Brief: Although the listing below holds pictures, reproduce only its lines from the one containing "Swing Check Valve" through the last, exactly and without them.

Given records:

>>>>

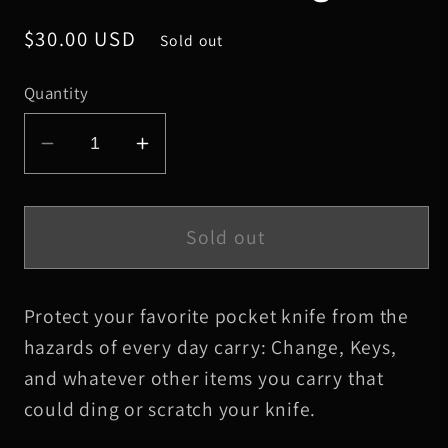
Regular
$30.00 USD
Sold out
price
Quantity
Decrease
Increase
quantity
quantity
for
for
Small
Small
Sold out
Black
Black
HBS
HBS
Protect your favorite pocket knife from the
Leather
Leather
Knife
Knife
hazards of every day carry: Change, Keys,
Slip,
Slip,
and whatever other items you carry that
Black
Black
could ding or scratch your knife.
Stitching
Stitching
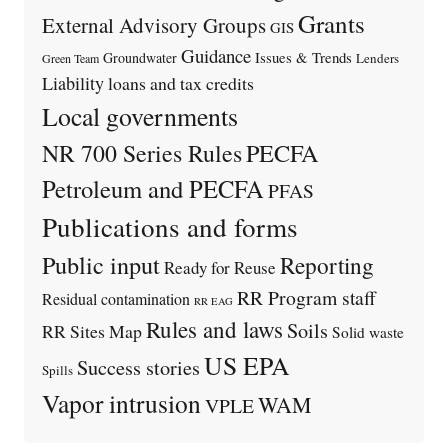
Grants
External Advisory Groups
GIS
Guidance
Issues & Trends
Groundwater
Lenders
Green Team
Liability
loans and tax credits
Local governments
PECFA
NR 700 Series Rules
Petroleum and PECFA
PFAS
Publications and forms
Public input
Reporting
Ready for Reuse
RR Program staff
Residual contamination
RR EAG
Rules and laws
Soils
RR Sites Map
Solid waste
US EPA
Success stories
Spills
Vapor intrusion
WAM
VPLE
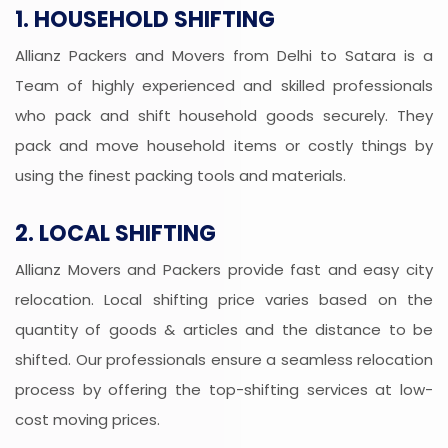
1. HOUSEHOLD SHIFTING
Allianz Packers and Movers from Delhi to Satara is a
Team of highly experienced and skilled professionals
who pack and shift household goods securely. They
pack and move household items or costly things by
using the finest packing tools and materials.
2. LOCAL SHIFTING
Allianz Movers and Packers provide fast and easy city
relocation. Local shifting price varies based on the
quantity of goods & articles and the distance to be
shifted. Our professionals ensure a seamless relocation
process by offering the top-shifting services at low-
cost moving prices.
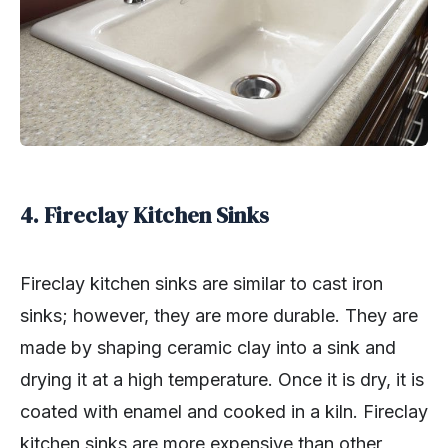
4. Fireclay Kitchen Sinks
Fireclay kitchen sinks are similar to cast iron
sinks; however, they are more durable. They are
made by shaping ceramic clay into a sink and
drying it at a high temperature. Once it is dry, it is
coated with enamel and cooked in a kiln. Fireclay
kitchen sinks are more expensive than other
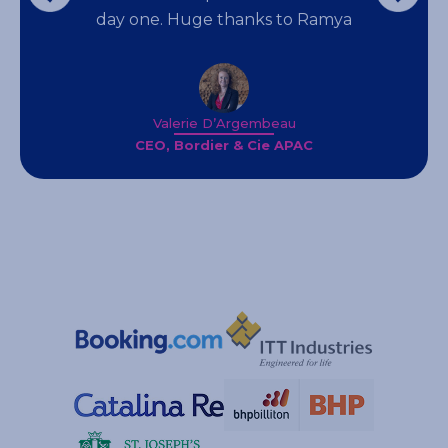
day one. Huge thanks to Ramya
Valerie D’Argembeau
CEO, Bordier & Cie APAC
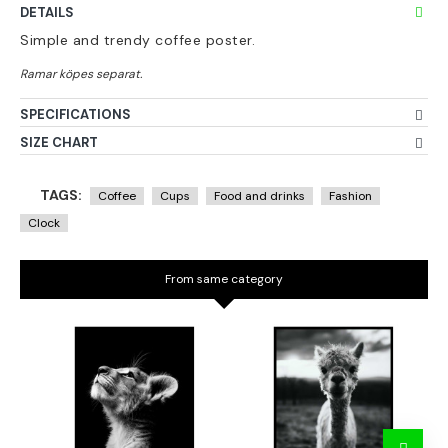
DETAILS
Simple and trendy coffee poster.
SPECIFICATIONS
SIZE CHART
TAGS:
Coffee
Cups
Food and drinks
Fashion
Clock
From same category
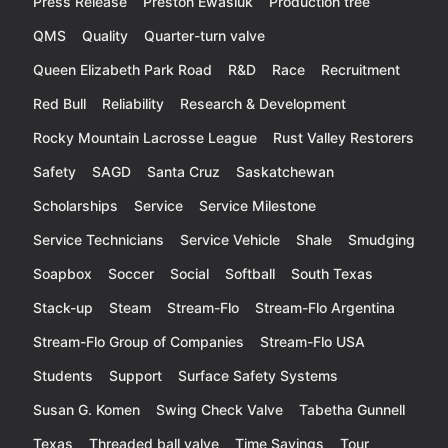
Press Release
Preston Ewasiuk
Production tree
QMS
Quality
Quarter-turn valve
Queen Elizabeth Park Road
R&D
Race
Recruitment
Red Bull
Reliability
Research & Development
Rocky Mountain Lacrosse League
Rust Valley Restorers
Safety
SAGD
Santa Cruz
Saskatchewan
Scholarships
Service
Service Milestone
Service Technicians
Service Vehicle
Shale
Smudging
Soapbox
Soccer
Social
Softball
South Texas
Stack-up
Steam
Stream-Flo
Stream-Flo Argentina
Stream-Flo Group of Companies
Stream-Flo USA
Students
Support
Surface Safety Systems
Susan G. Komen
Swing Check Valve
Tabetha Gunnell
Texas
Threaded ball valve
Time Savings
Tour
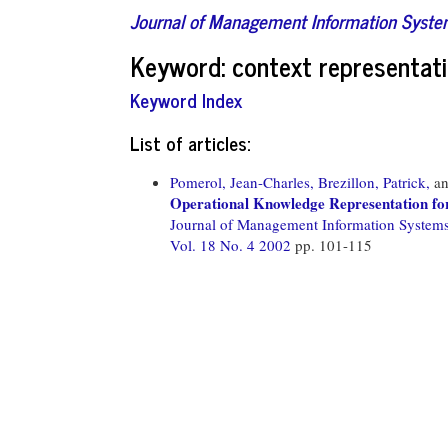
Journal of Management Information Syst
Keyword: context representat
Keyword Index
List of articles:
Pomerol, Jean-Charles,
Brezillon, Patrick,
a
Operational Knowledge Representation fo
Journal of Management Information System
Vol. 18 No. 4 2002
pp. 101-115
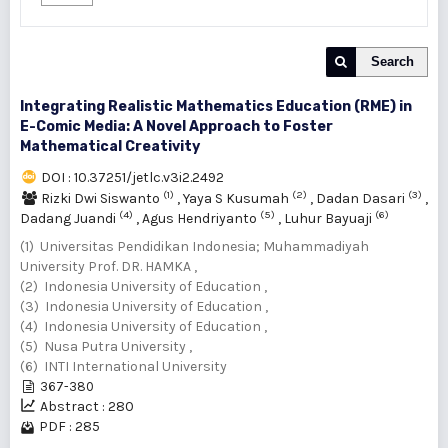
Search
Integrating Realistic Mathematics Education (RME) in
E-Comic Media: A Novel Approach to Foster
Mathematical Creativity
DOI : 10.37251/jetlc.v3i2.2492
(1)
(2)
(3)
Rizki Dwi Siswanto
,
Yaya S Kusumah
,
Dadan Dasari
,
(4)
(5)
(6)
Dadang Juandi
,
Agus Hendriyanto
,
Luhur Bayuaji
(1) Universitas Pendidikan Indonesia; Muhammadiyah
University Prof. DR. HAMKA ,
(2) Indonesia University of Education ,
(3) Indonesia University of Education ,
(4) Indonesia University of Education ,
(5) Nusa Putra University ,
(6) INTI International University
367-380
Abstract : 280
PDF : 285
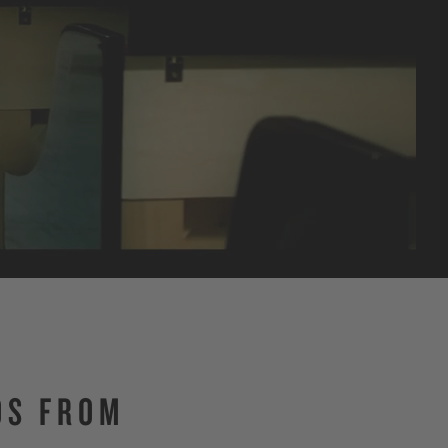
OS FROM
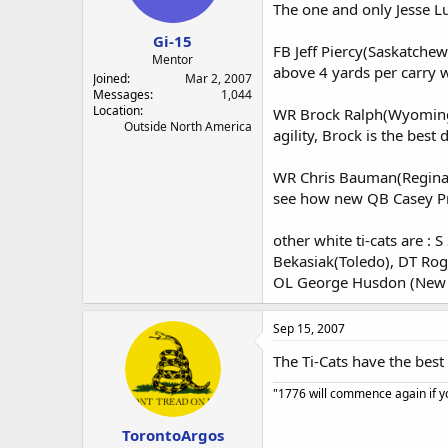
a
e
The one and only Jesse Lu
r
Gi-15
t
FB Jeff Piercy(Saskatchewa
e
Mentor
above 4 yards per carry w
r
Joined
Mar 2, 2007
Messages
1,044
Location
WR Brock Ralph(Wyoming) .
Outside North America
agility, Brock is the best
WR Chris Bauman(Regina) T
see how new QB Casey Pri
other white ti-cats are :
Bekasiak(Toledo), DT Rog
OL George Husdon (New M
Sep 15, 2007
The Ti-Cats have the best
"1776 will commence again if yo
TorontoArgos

<<<<

Completed task:
Swing Check Valve
Tabetha Gunnell
Texas
Threaded ball valve
Time Savings
Tour
Journal of Management Information Syst
Keyword: context representat
Keyword Index
List of articles:
Pomerol, Jean-Charles,
Brezillon, Patrick,
a
Operational Knowledge Representation fo
Journal of Management Information System
Vol. 18 No. 4 2002
pp. 101-115
Search
Integrating Realistic Mathematics Education (RME) in
E-Comic Media: A Novel Approach to Foster
Mathematical Creativity
DOI : 10.37251/jetlc.v3i2.2492
(1)
(2)
(3)
Rizki Dwi Siswanto
,
Yaya S Kusumah
,
Dadan Dasari
,
(4)
(5)
(6)
Dadang Juandi
,
Agus Hendriyanto
,
Luhur Bayuaji
(1) Universitas Pendidikan Indonesia; Muhammadiyah
University Prof. DR. HAMKA ,
(2) Indonesia University of Education ,
(3) Indonesia University of Education ,
(4) Indonesia University of Education ,
(5) Nusa Putra University ,
(6) INTI International University
367-380
Abstract : 280
PDF : 285
OS FROM
a
e
The one and only Jesse Lu
r
Gi-15
t
FB Jeff Piercy(Saskatchewa
e
Mentor
above 4 yards per carry w
r
Joined
Mar 2, 2007
Messages
1,044
Location
WR Brock Ralph(Wyoming) .
Outside North America
agility, Brock is the best
WR Chris Bauman(Regina) T
see how new QB Casey Pri
other white ti-cats are :
Bekasiak(Toledo), DT Rog
OL George Husdon (New M
Sep 15, 2007
The Ti-Cats have the best
"1776 will commence again if yo
TorontoArgos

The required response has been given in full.